Rosita Missoni, co-founder of the eponymous Italian knitwear label Missoni, has died aged 93. Alongside her husband Ottavio ‘Tai’ Missoni, who predeceased her in 2013, she made the family name synonymous with Italian fashion’s most joyous and instantly identifiable visual code: the Missoni zigzag knit.
As BBC News reports, the news was confirmed by the president of Italy’s Lombardy region, Attilio Fontana, who praised the brand’s iconic “multicoloured textures”. He described her death as “a great loss for Italy, Lombardy and for the province of Varese where she was born and lived”.
Rosita, whose parents both worked in the family’s shawl and embroidery factory, was born in 1931 in the town of Golasecca, Lombardy. While on a study trip to learn English in London, she met Tai while he was competing in the 400m hurdles at the 1948 Olympic Games. At the time, Tai was producing his own knit tracksuits, including bottoms with a zip so they could be put on over trainers, and Missoni had already developed an ahead-of-its time business idea manufacturing and selling tracksuits, which were later adopted by the Italian national team for which he competed.
“When I got married, four sewing machines arrived with my husband,” Rosita told the AFP news agency in a 2016 interview. The pair, who married in 1953, initially set up a machine-knitwear workshop in Gallarate, northwest of Milan. Their company was at first named Maglifio Jolly, and its nerve center was the four knitting machines they set up in the basement studio of their house. However by 1958, when their third child Angela was born, they had generated enough interest from retail clients including Biki and Rinascente to place their own name—Missoni—on the label of the garments they created.
If “color is the story of our life,” as Rosita once said, then hers was a life as rich and vivid as any of the patterns she and Ottavio invented. As Vogue reports, these inventions were made possible by their breakthrough 1962 experiment to use Raschel weaving machines to create highly distinct ‘fiammata’ (flames) patterned knitwear. A key element in that experiment’s success was Rosita’s heritage and expertise in textiles.

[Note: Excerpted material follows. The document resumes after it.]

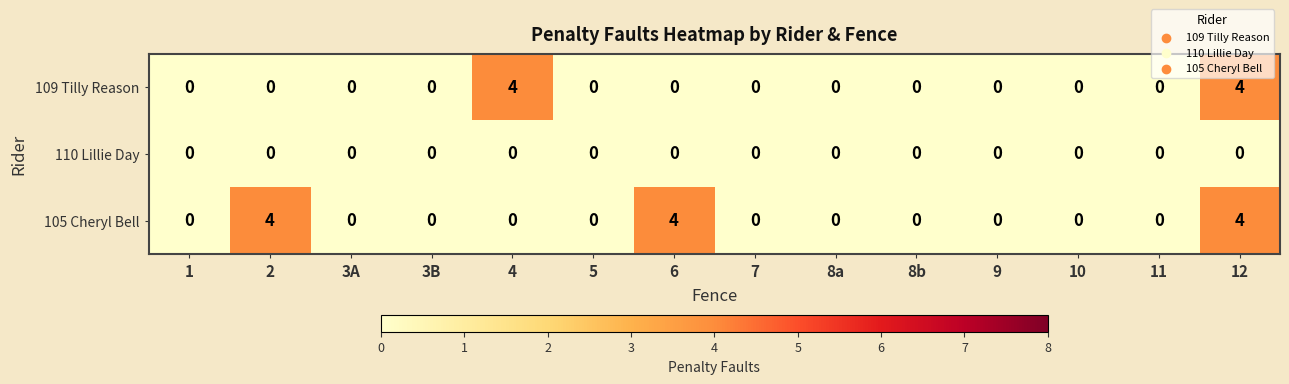

How many distinct data groups are displayed?

3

Their zigzag-shaped eureka moment four years later was finely timed. The vaguely psychedelic and wonderfully colorful patterns that Missoni was now proprietarily able to produce would fall in sync with the wider spirit of the 1960s, and also coincide with the rise of Italian ready-to-wear as an alternative to the hoity-toity French fashion incumbents. Missoni hosted some of its earliest fashion shows after the editor Anna Piaggi discovered the label in the mid 1960s. Its very first, fall 1966, was shown in Milan, before later presentations in Paris, the Pitti Palace in Florence, and London.

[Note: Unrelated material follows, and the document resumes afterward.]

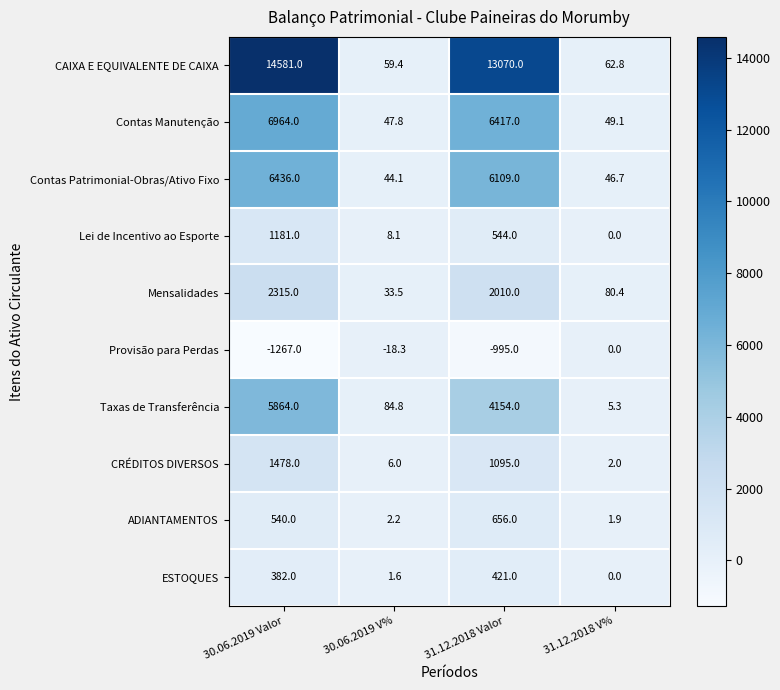

What is the total value across all series at 30.06.2019 Valor?

38474.0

A controversy erupted – which turned out to be great luck for developing brand awareness – over the see-through quality of clothing. Models were asked to remove their white bras because they could be seen under blouses, and Rosita and Tai didn’t realize that the sweaters would appear see-through under the bright catwalk lights. The scandal propelled the brand into global fame.
During the 1970s Missoni’s signature motifs would come to communicate progressive Italian fashion across the US. This was in part thanks to the support of Vogue editor Diana Vreeland, who in November 1970 invited the Missonis to show their collections to an audience of buyers and Vogue staffers at the Palace Hotel. The Missoni look was christened the ‘put-together’: Saks Fifth Avenue and Neiman Marcus began stocking it shortly afterwards, and Bloomingdale’s gave the newcomer its own store-in-store. When Milan Fashion Week formally began a few years later, Missoni was amongst the founding brands. During the 1980s it established a homewares business and expanded into fragrance and beauty.

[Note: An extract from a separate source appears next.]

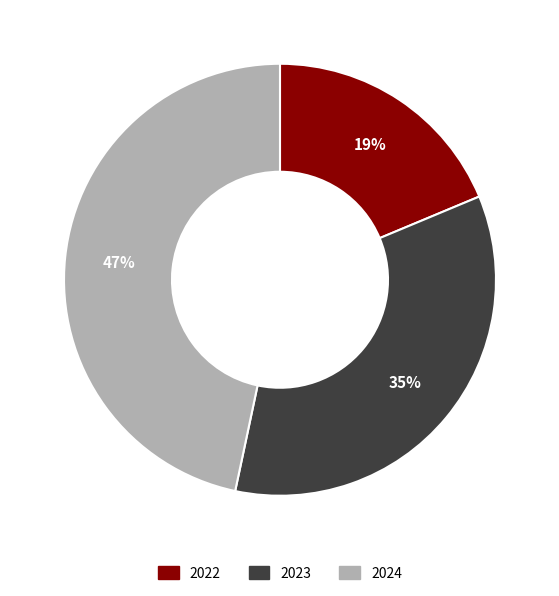

Does any single category account for the majority?

No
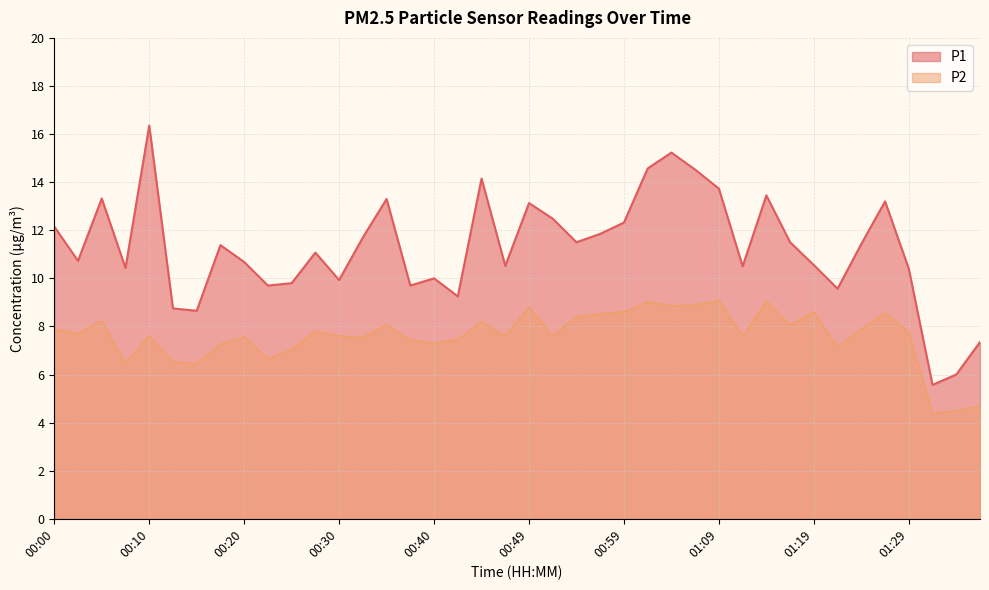

At which category is the sum across all series the highest?

01:04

According to Vogue, after more than 40 years leading the house—and a self-confessed slump during the 1990s—Rosita and Ottavio began handing down control of the family business to sons Vittorio and Luca and daughter Angela (who presented her first collection as creative designer in 1997). “My mother was equal parts creative visionary and fearless leader,” Angela told Vogue. “She had the determination to make things happen and, together with my father, changed the course of fashion. She brought this same energy to every part of our family life—she showed us how to live life in color and created a Missoni lifestyle long before the term lifestyle brand was coined.”
While their children worked to effectively revitalize the visual language their parents had created, Rosita, unwilling “to live like a grandmother,” focused specifically on the Missoni Home part of the business. This enabled her to pursue multiple passions; for decoration, research trips, homemaking, and even scuba diving and mushroom-hunting.
After enduring a cruel 2013, the year in which Vittorio died in a plane crash shortly before Ottavio passed away, Rosita continued to lead her now sprawling family in great style. This last September, she was an enthusiastic guest at the presentation of her granddaughter Margherita’s label, Maccapani. As she once told Vogue of her appetite for fashion and design: “It’s a pleasure and a passion, and it has come from living this wonderful life.”